- [Activity]
Only the lines of the data below from the one with "text: (637, 143) -> (540, 139), moved" through the one with "text: (100, 1588)" are wanted. Repeat them exactly.

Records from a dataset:

────

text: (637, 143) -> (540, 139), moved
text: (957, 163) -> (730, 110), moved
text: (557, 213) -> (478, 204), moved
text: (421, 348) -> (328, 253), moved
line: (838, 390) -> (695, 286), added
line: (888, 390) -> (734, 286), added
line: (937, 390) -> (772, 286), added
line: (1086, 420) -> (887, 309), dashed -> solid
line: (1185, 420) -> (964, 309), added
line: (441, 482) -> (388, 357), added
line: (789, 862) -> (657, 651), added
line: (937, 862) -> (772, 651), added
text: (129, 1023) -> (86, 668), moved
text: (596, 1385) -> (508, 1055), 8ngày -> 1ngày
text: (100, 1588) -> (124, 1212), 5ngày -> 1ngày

────

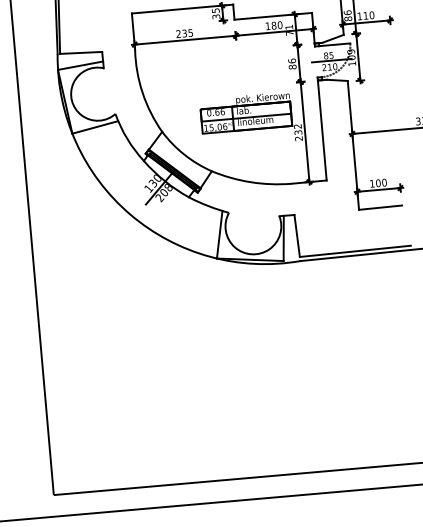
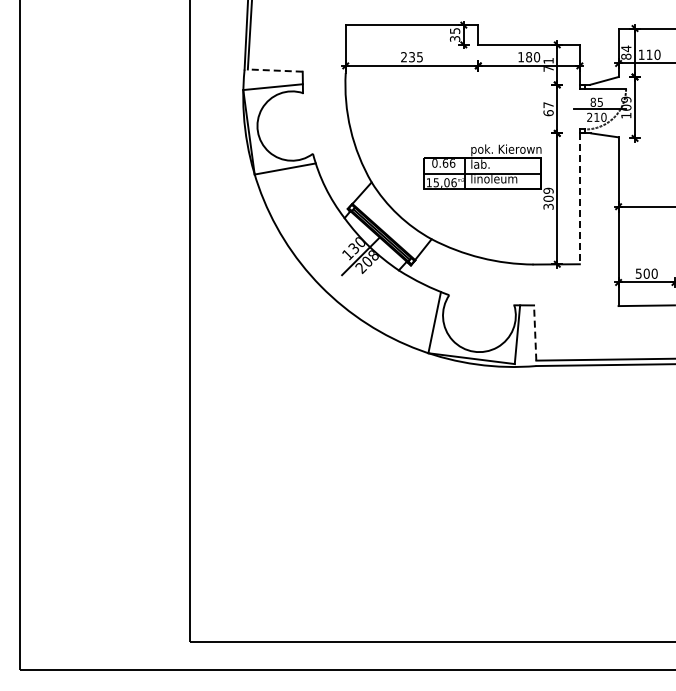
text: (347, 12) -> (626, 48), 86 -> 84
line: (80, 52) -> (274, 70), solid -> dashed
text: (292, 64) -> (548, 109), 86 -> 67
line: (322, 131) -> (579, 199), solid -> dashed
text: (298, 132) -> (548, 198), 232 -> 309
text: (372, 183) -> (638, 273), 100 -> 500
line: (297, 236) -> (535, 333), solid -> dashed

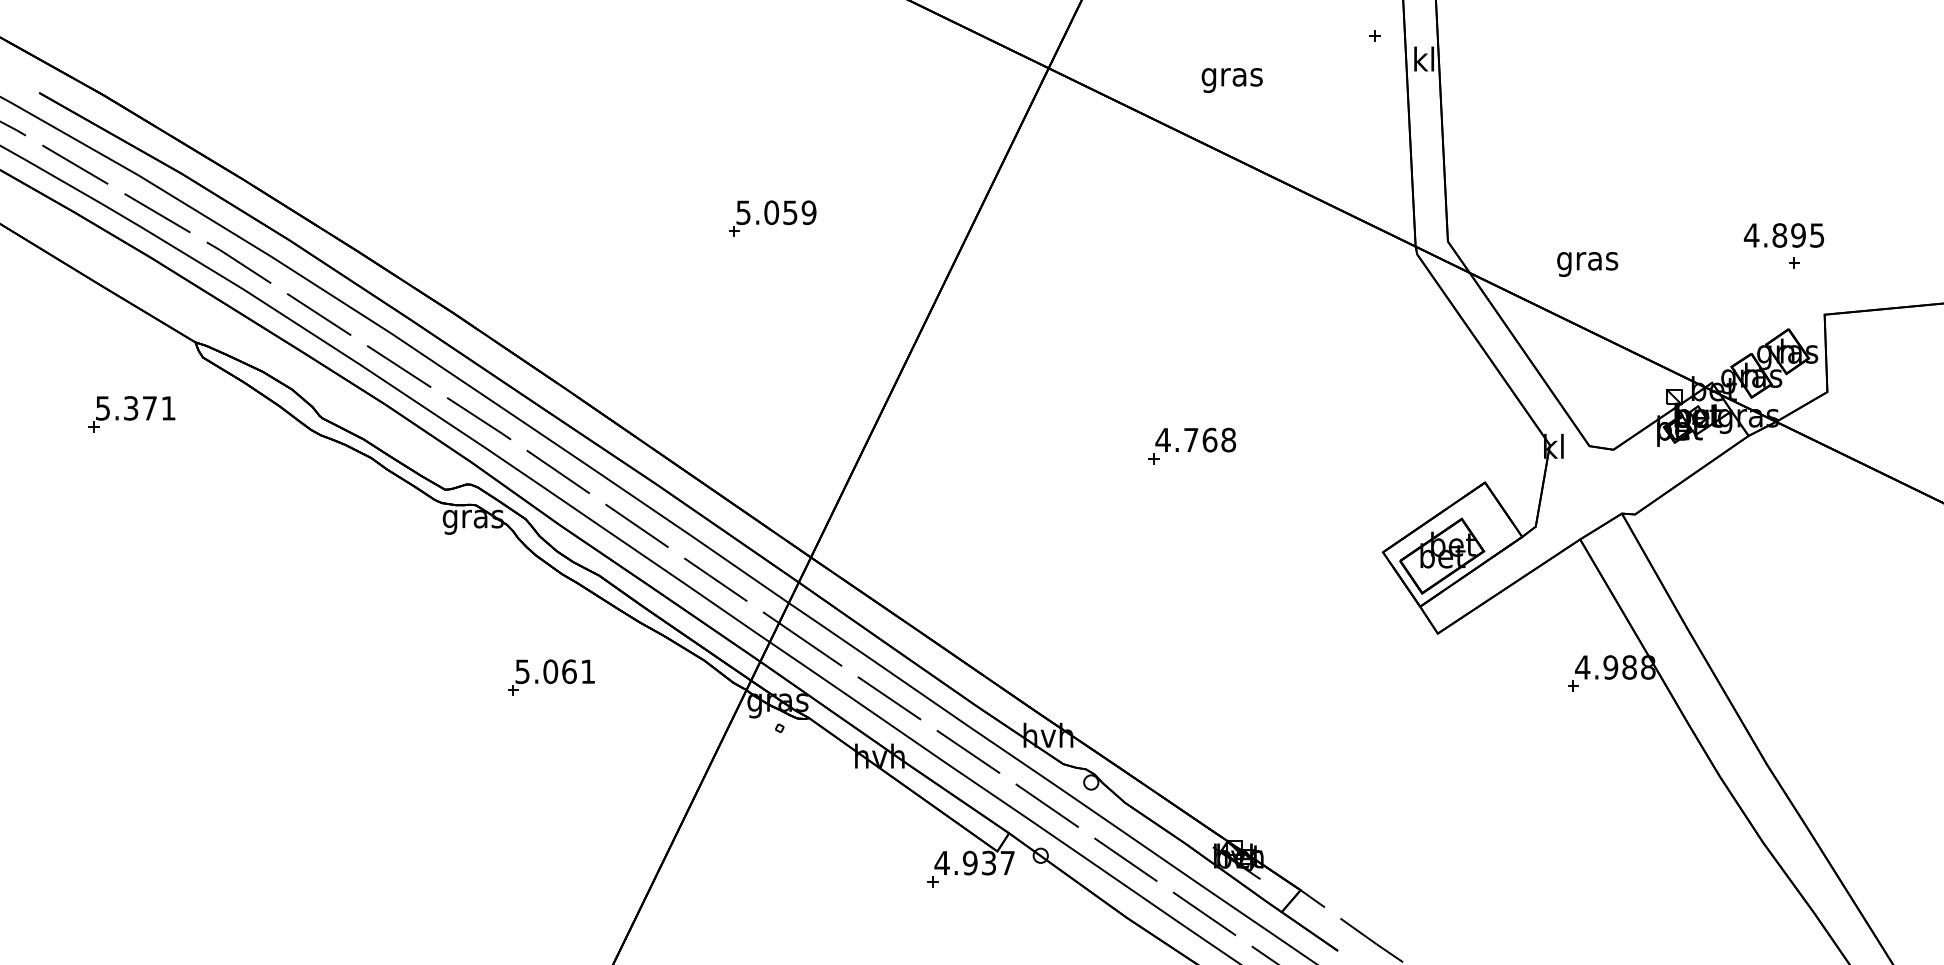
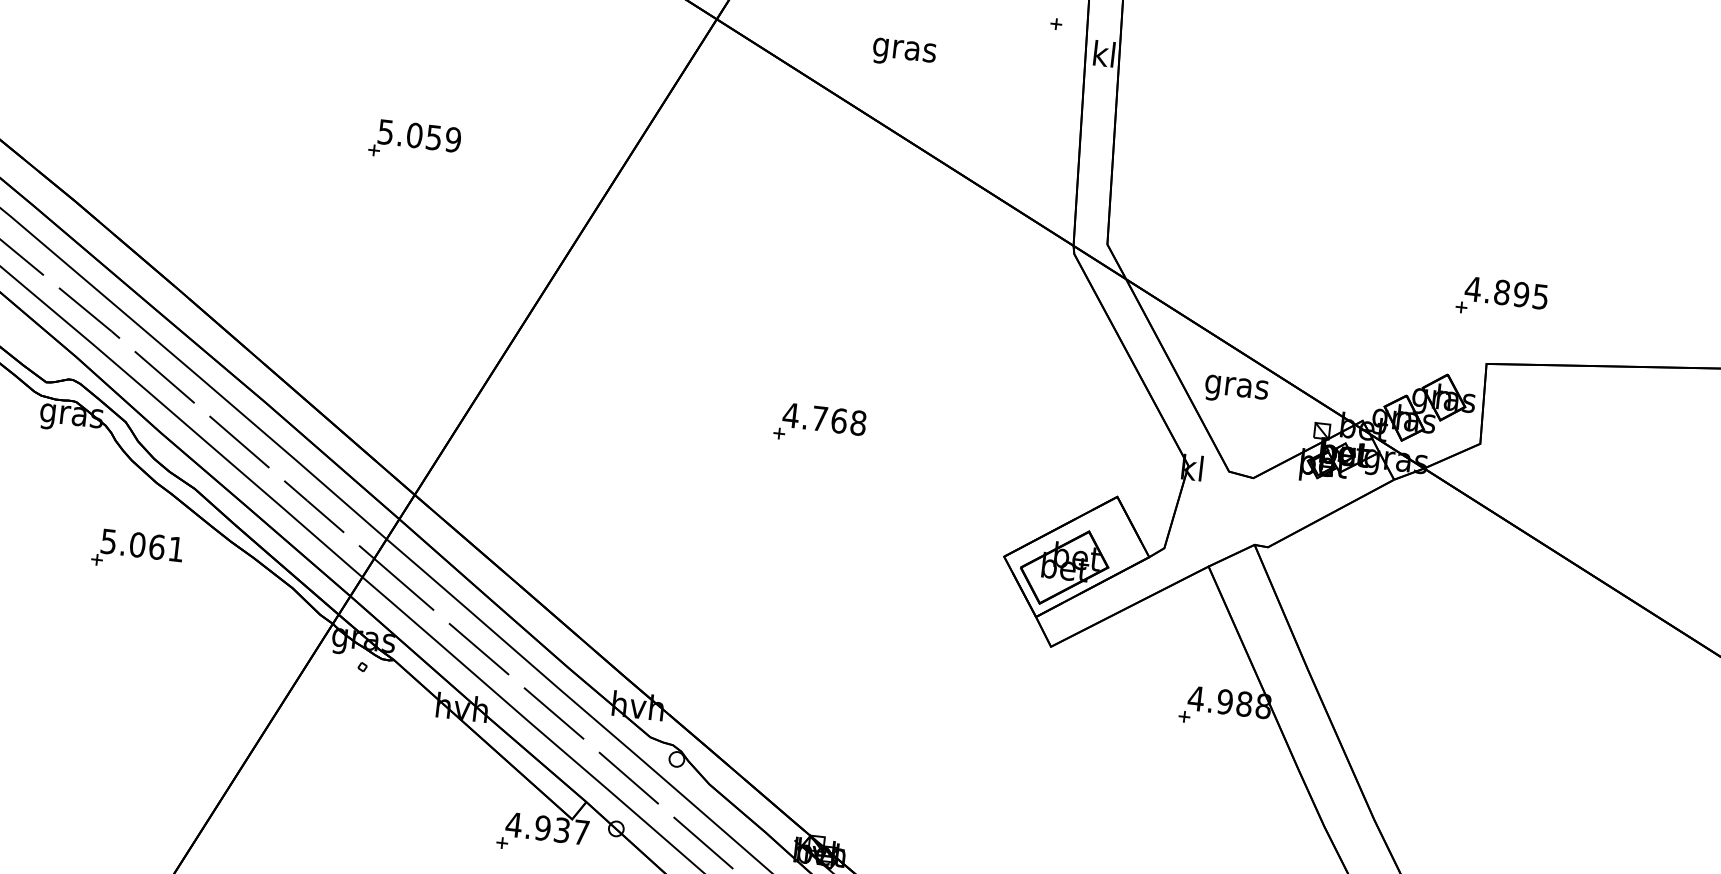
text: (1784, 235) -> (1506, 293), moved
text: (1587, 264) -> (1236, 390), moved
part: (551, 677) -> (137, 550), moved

────

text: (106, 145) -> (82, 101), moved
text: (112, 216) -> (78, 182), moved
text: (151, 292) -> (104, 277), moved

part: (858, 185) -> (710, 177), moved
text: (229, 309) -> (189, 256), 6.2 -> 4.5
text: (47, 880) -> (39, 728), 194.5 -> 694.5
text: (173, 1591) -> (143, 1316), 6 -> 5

────

- [Answer below]
text: (637, 143) -> (540, 139), moved
text: (957, 163) -> (730, 110), moved
text: (557, 213) -> (478, 204), moved
text: (421, 348) -> (328, 253), moved
line: (838, 390) -> (695, 286), added
line: (888, 390) -> (734, 286), added
line: (937, 390) -> (772, 286), added
line: (1086, 420) -> (887, 309), dashed -> solid
line: (1185, 420) -> (964, 309), added
line: (441, 482) -> (388, 357), added
line: (789, 862) -> (657, 651), added
line: (937, 862) -> (772, 651), added
text: (129, 1023) -> (86, 668), moved
text: (596, 1385) -> (508, 1055), 8ngày -> 1ngày
text: (100, 1588) -> (124, 1212), 5ngày -> 1ngày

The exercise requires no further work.